При этом ей. Павел вплоть до весны 1928 г. продолжал считать митр. Агафангела законным претендентом на управление Русской Церковью. Так, в феврале 1928 г. в одном из своих обращений к верующим епископ писал: «Мы лично смотрели и в настоящее время смотрим на митрополита Сергия только как на захватчика высшей церковной власти, которая по праву должна принадлежать митрополиту Агафангелу… Допустим, что он [митр. Сергий], во имя долга, принял от митрополита Петра временное заместительство… Но что же скажет он в оправдание своего поведения со времени возвращения законного Местоблюстителя Патриаршего престола митр. Агафангела? Не он ли прилагал все меры к тому, чтобы лишить того возможности стать во главе управления? Не он ли отдал его под суд епископов за одну только попытку осуществить свое право, несмотря на определенно выраженную волю митрополита Петра, чтобы возглавил Русскую Церковь именно митрополит Агафангел?
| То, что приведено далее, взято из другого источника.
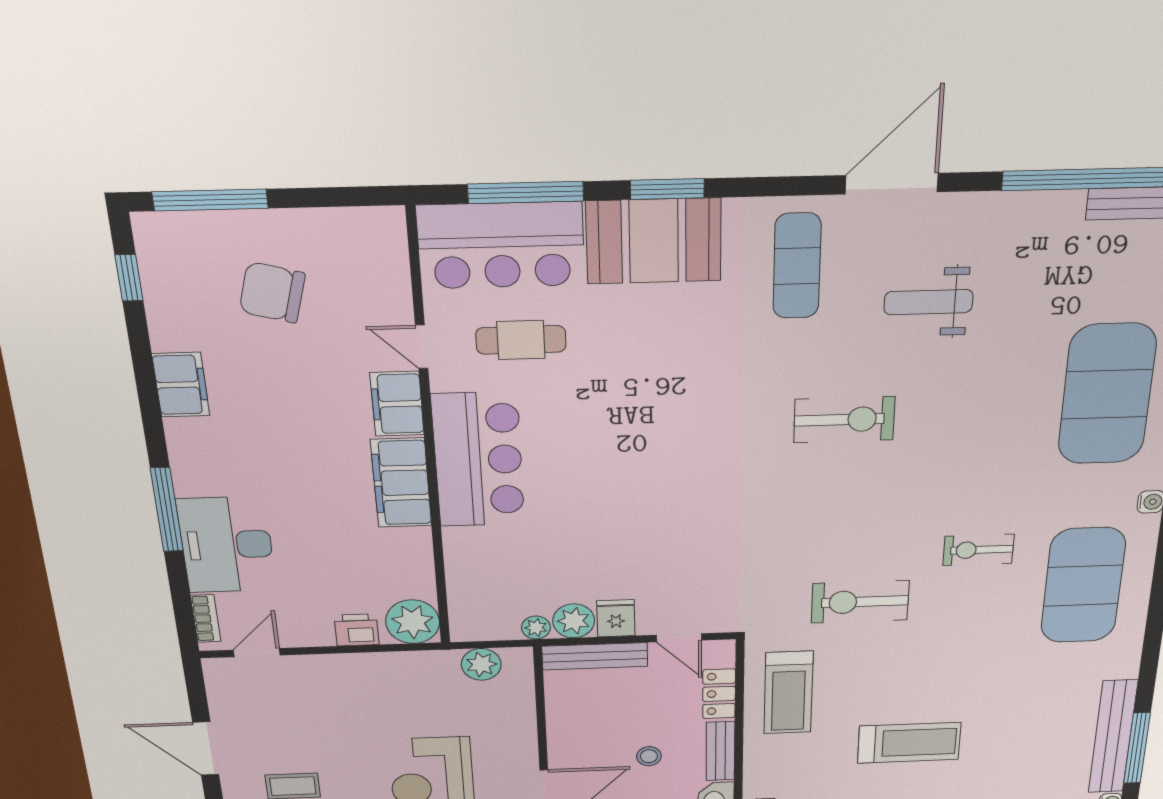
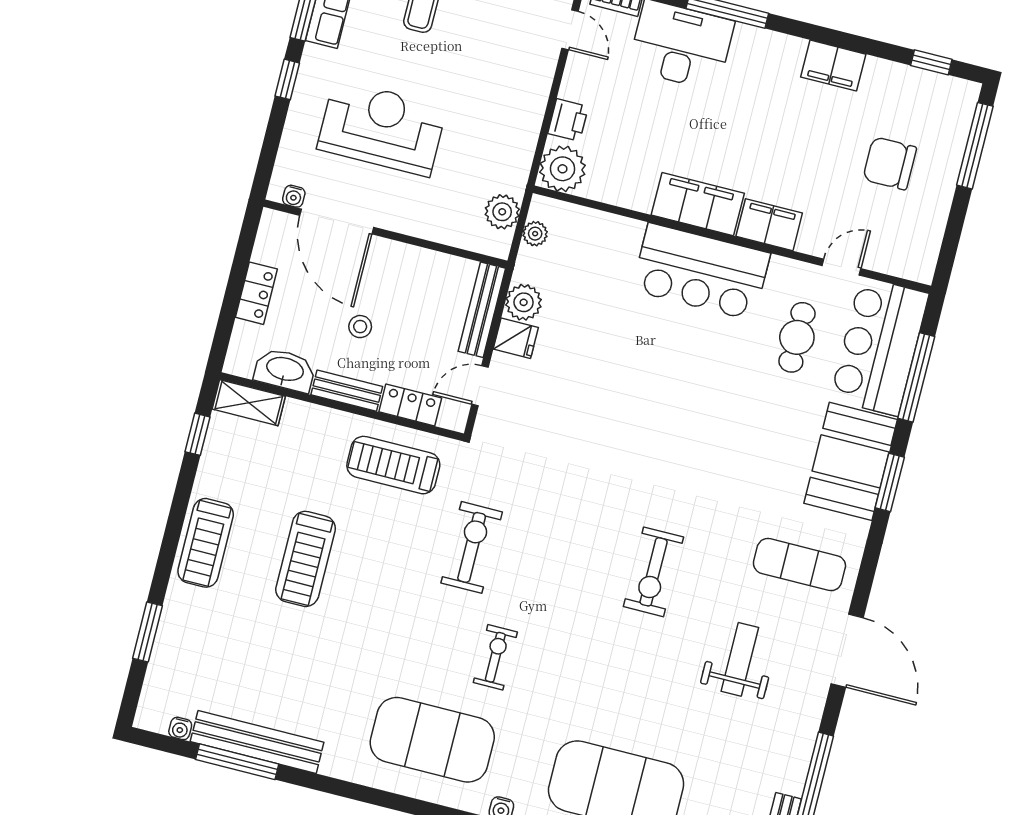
chair: (272, 292) -> (890, 163), turned -105
door: (422, 347) -> (841, 267), moved
plant: (536, 628) -> (535, 234), moved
Не он ли одно время готов был судить самого Местоблюстителя митрополита Петра за признание им митрополита Агафангела, а в другое — сам закрепляет свое положение его действительным или измышленным Пермским посланием[301]. Поистине можно сказать, что если бы все православные иерархи знали все то, что было содеяно митрополитом Сергием за это время (за время борьбы его за власть с митрополитом Агафангелом), то ему не пришлось бы теперь нести того тяжелого креста, о котором он пишет в своем послании»[302].

Уверенность ей. Павла в своей правоте поддерживалась его перепиской с Владыкой Агафангелом. Так, в конце 1926-начале 1927 гг. епископу стало известно, что «м. Агафангел не признает за м. Сергием канонических прав на управление Церковью, и если он сам не вступает в управление, то делает это потому только, что епископат стоит на стороне Сергия. При изменившихся условиях он не откажется возглавить Церковь»[303]. В дальнейшем ей. Павел признавал главой Русской Церкви (как и другие иосифляне) митр. Петра (Полянского), и никакое давление властей не смогло заставить его отступить с этой позиции. Следует упомянуть, что в начале 1927 г. на епископа было совершено покушение, неизвестное лицо стреляло в него, но промахнулось.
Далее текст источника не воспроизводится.